Saudi Arabia’s 2025 Vision 2030 annual report opens with the kind of number every reform program wants: 93% of KPI readings are either achieved or near target.
That number is not fake. It is not meaningless. It shows a state machine that has become extremely good at mobilizing agencies, tracking targets, and publishing a performance narrative. The 2025 report says there were 390 KPI readings: 309 achieved or exceeded, 52 near target, and a large majority of initiatives either completed or on track. The 2024 report also reported a 93% headline, based on 374 active readings, 299 fully achieved readings, and 49 near target.
The headline stability is the story. In 2024, 93% meant one KPI mix. In 2025, it means another. The number stayed still while the denominator changed, strategic pressure increased, and several of the most important diversification indicators moved in the wrong direction.
This is why the right question is not whether 93% is “true.” The right question is what 93% is allowed to hide.
Start with the metric mix. A KPI scorecard treats readings as comparable units. But a country strategy is not a classroom quiz where every question carries the same weight. Umrah volume is not the same kind of proof as non-oil export competitiveness. Digital government ranking is not the same kind of proof as graduate employment. A protected-area designation is not the same kind of proof as actual environmental performance. A completed initiative is not the same kind of proof as private-sector revenue created without public balance-sheet support.
The 2025 report’s strongest achievements are clear: tourism volumes, Umrah pilgrims, digital government, healthcare access, SME credit, defense localization, homeownership, and several quality-of-life metrics. These are real gains. Many are externally visible. They should not be dismissed.
But the weakest indicators sit closer to the heart of Vision 2030’s second-half test. Non-oil exports as a share of non-oil GDP fell from 25.2% in the 2024 report to 22.14% in the 2025 report, against a higher 2025 target of 38%. PIF assets under management moved from a 2024 reported $0.94 trillion against a $0.88 trillion target to a 2025 preliminary $0.91 trillion against a $1.09 trillion target. FDI as a share of GDP reached 2.8% against a 3.4% target. Non-oil local content fell from 55.8% against a 59% target to 54.5% against a 60% target.
Those are not side issues. They are the indicators that tell us whether Saudi Arabia is becoming a more productive, export-capable, private-capital economy, or whether the transformation remains too dependent on state spend, import substitution, and headline project activity.
The report also uses stale or lagged indicators in places where readers need current evidence. PISA remains tied to a 2022 reading. Logistics Performance Index data is not current. The Food Security Index was discontinued. Some global rankings lag by design. That does not make them useless, but it means they should not be blended into a current-year performance story without a freshness label.
The annual report is best read as a management narrative, not a full audit. It tells us what the government wants the world to know about progress. It does not always tell us how target definitions changed, which metrics were reweighted, where methods changed, what denominators are being used, or how much of an outcome is publicly financed.
For investors, the implication is simple: do not underwrite the 93% number.
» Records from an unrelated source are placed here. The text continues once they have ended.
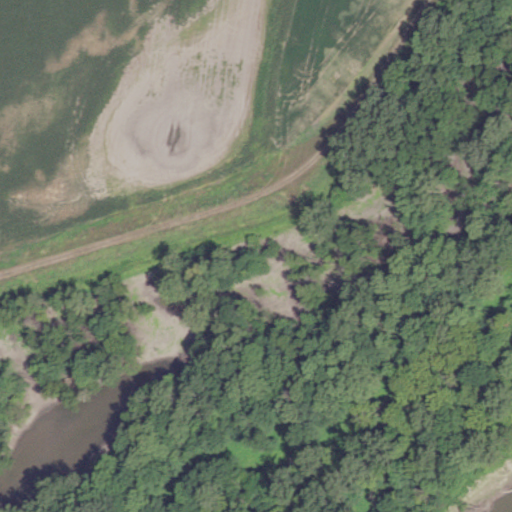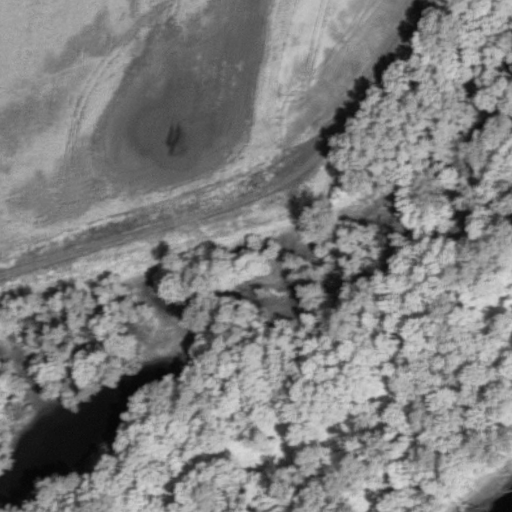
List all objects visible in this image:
crop: (164, 95)
road: (256, 197)
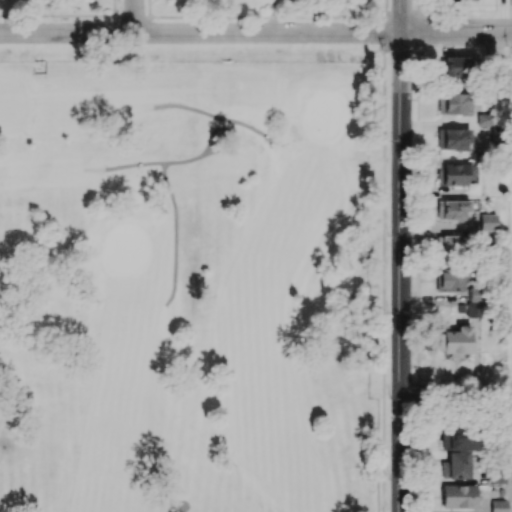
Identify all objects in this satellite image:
road: (134, 16)
road: (193, 17)
road: (448, 21)
road: (256, 32)
building: (456, 67)
building: (452, 103)
road: (201, 112)
park: (323, 116)
building: (453, 138)
road: (154, 163)
building: (454, 173)
building: (452, 209)
building: (487, 221)
road: (176, 236)
building: (448, 244)
park: (126, 249)
road: (402, 255)
road: (383, 263)
building: (449, 279)
park: (185, 288)
building: (472, 309)
building: (456, 340)
road: (457, 396)
building: (459, 438)
building: (455, 465)
building: (458, 496)
building: (497, 505)
road: (179, 509)
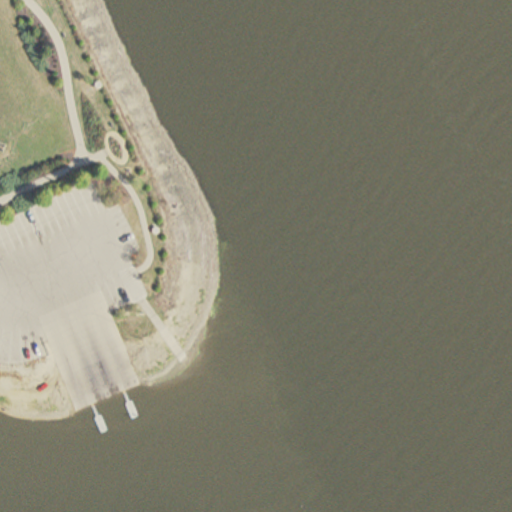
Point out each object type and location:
river: (485, 75)
road: (73, 120)
road: (100, 156)
park: (85, 199)
road: (153, 209)
road: (119, 257)
parking lot: (68, 273)
road: (110, 325)
road: (81, 337)
road: (56, 346)
pier: (107, 358)
pier: (77, 370)
river: (497, 501)
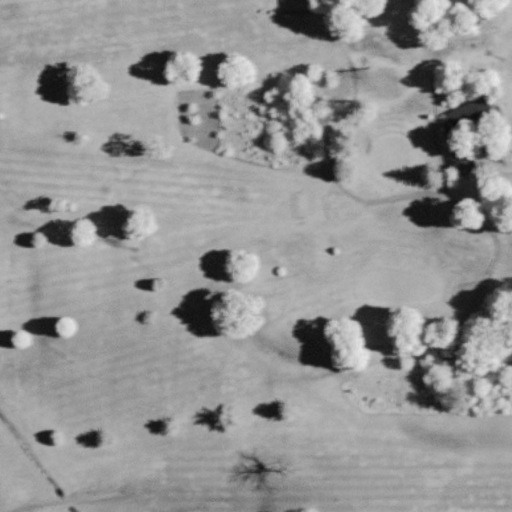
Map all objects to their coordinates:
road: (338, 14)
building: (464, 111)
road: (507, 143)
building: (459, 162)
park: (256, 256)
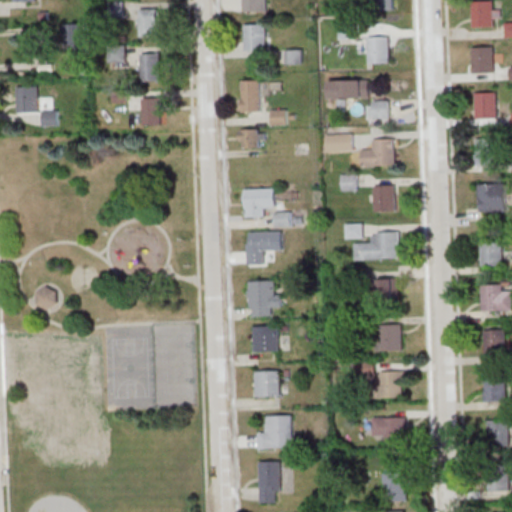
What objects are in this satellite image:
building: (26, 0)
building: (385, 4)
building: (254, 5)
building: (484, 13)
building: (150, 22)
building: (75, 34)
building: (256, 36)
building: (380, 49)
building: (484, 58)
building: (152, 66)
building: (350, 87)
building: (252, 94)
building: (29, 98)
building: (487, 104)
building: (380, 108)
building: (153, 110)
building: (280, 116)
building: (51, 117)
building: (251, 137)
building: (341, 141)
building: (486, 150)
building: (381, 152)
building: (351, 181)
building: (493, 196)
building: (386, 197)
building: (260, 200)
building: (356, 230)
building: (264, 245)
building: (380, 246)
road: (104, 251)
building: (493, 252)
road: (197, 255)
road: (227, 255)
road: (211, 256)
road: (425, 256)
road: (441, 256)
road: (454, 256)
road: (23, 263)
road: (181, 276)
road: (141, 285)
building: (390, 287)
building: (48, 295)
building: (496, 295)
building: (48, 296)
building: (265, 296)
park: (100, 323)
road: (85, 331)
building: (392, 336)
building: (268, 337)
building: (498, 342)
park: (175, 366)
park: (131, 368)
building: (270, 382)
building: (392, 383)
building: (496, 388)
road: (4, 396)
building: (392, 428)
building: (279, 432)
building: (500, 433)
park: (83, 473)
building: (501, 478)
building: (272, 480)
building: (397, 486)
building: (396, 510)
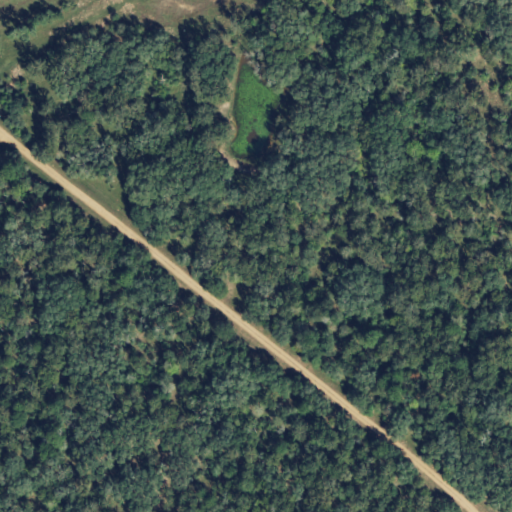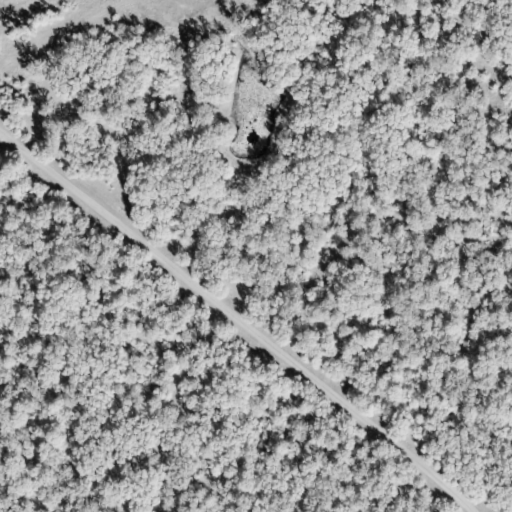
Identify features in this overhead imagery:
road: (3, 135)
road: (238, 319)
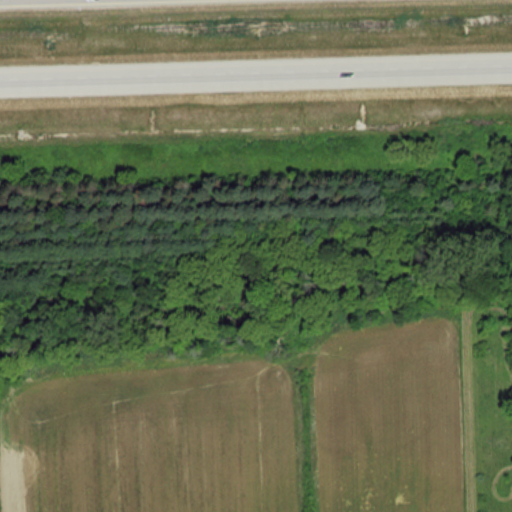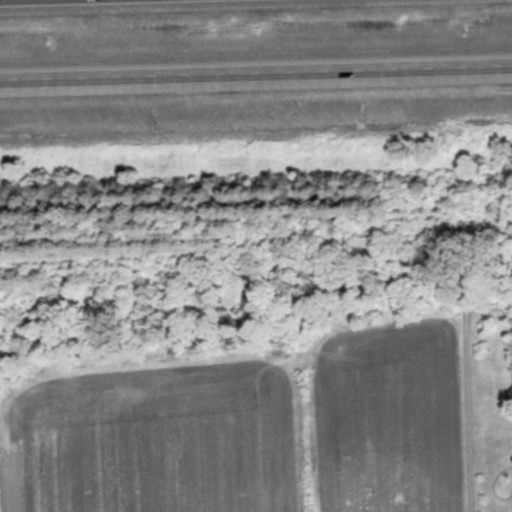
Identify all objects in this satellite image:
road: (256, 69)
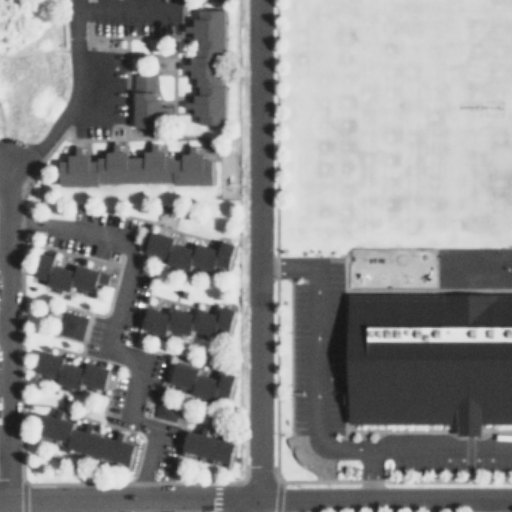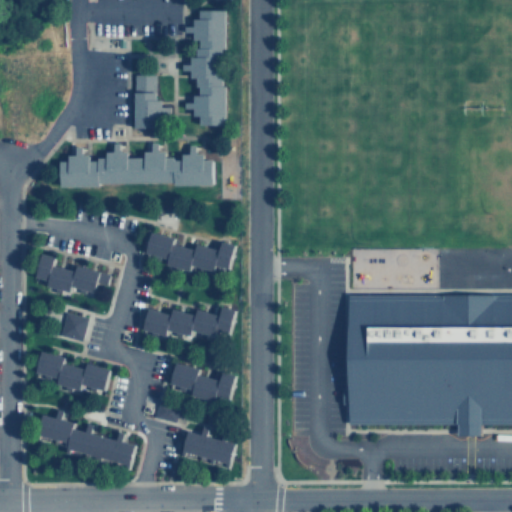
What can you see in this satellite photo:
road: (121, 9)
parking lot: (135, 16)
road: (97, 45)
road: (174, 60)
building: (209, 67)
building: (210, 68)
road: (150, 71)
parking lot: (98, 91)
road: (70, 97)
building: (149, 101)
building: (149, 103)
road: (161, 137)
road: (191, 138)
road: (2, 162)
building: (133, 166)
building: (137, 168)
park: (166, 214)
road: (155, 225)
road: (272, 240)
road: (22, 242)
building: (189, 252)
building: (191, 254)
road: (256, 257)
building: (69, 274)
building: (70, 276)
road: (190, 305)
road: (57, 313)
building: (190, 321)
building: (187, 322)
road: (2, 324)
building: (73, 325)
building: (74, 326)
road: (5, 332)
road: (111, 335)
road: (51, 349)
parking lot: (315, 349)
road: (159, 352)
building: (429, 359)
building: (432, 359)
road: (22, 361)
building: (72, 372)
building: (74, 372)
building: (204, 382)
building: (203, 383)
road: (61, 408)
building: (170, 413)
building: (171, 413)
road: (314, 424)
building: (87, 439)
building: (87, 440)
building: (210, 447)
building: (210, 447)
road: (3, 450)
parking lot: (451, 463)
road: (368, 473)
road: (255, 481)
road: (211, 496)
road: (272, 496)
road: (19, 497)
road: (255, 499)
road: (485, 505)
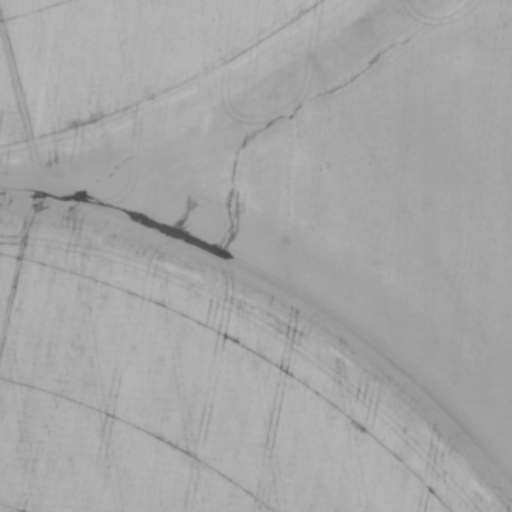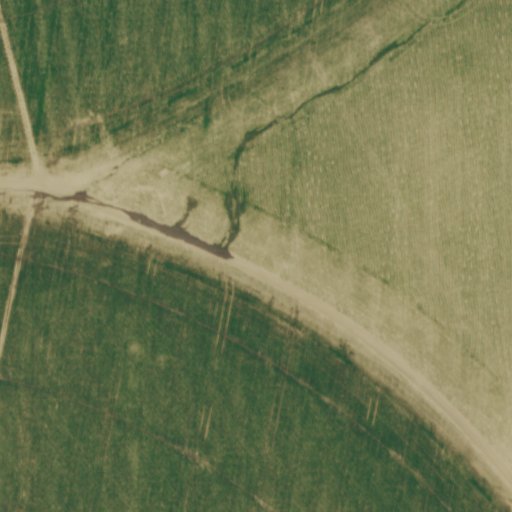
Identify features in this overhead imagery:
crop: (255, 255)
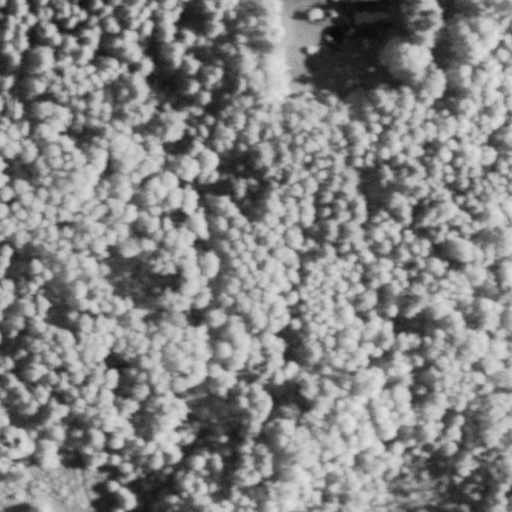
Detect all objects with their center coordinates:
building: (373, 17)
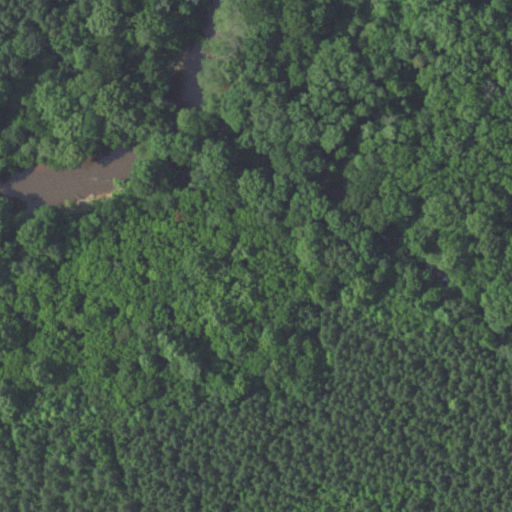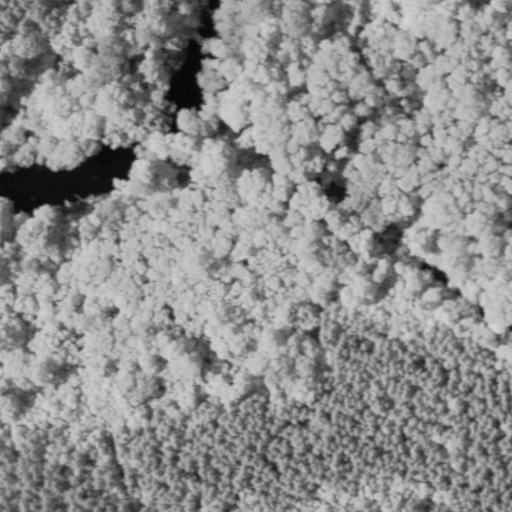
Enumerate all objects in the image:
river: (218, 47)
river: (93, 112)
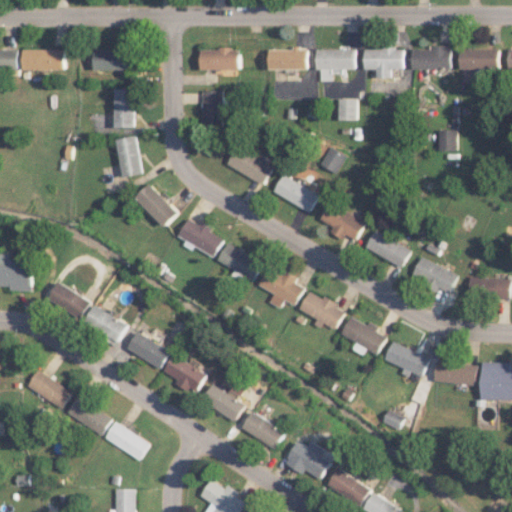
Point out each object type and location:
road: (256, 14)
building: (511, 56)
building: (435, 57)
building: (10, 58)
building: (46, 58)
building: (113, 58)
building: (290, 58)
building: (482, 58)
building: (221, 59)
building: (386, 59)
building: (336, 61)
road: (173, 89)
building: (211, 106)
building: (124, 107)
building: (348, 108)
building: (449, 139)
building: (129, 155)
building: (332, 158)
building: (250, 163)
building: (295, 193)
building: (157, 204)
building: (342, 221)
building: (200, 236)
building: (388, 247)
building: (240, 262)
road: (337, 268)
building: (17, 273)
building: (435, 274)
building: (281, 286)
building: (489, 287)
building: (73, 299)
building: (322, 309)
building: (110, 322)
building: (363, 335)
building: (152, 349)
building: (407, 360)
building: (456, 372)
building: (188, 373)
building: (496, 379)
building: (53, 388)
building: (229, 400)
road: (161, 407)
building: (93, 415)
building: (394, 419)
building: (268, 429)
building: (131, 440)
building: (313, 458)
road: (179, 470)
building: (352, 486)
building: (225, 498)
building: (128, 499)
building: (383, 505)
building: (254, 509)
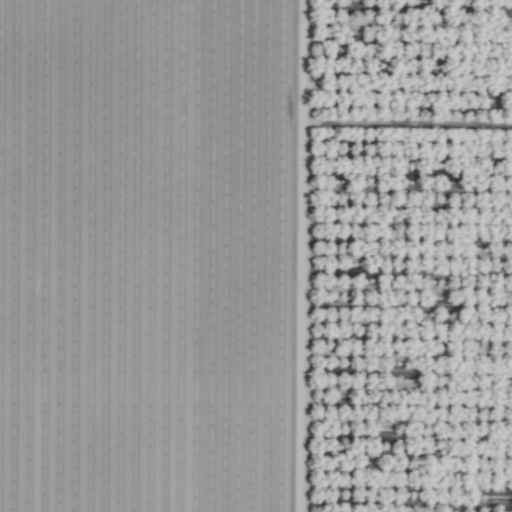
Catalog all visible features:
crop: (256, 256)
Underwrite the red and yellow items inside it.
For journalists, the question is sharper: which five metrics matter more than the headline?
For officials, the opportunity is obvious: publish a weighted KPI view. Show which indicators are outcome metrics, which are input/activity metrics, which are stale, which changed methodology, and which have 2030 strategic weight. A transparent weighted scorecard would make the Vision narrative more credible, not less.
The 93% headline proves execution capacity. It does not prove that the economy has crossed the diversification threshold. The next phase of Vision 2030 will be judged by harder evidence: non-oil exports, productivity, private investment, employment quality, PIF returns, and fiscal efficiency.
That is the story behind the headline.
The harder way to read the headline is to put the numerator beside the machinery. The 2025 package points to 390 activated and measured readings and 1,290 initiatives tracked across the Vision system, with a high share completed or on track. That is execution density. It also creates a comparability burden: a scorecard with more readings, changed initiative counts, annual targets, 2030 targets, stale external indices, and preliminary estimates cannot be treated as one flat proof number.
This is why the next version of the public scorecard should separate four buckets: current outcome KPIs, current activity KPIs, stale or lagged external KPIs, and methodology-broken KPIs. Without that split, the headline is directionally useful but analytically overweighted.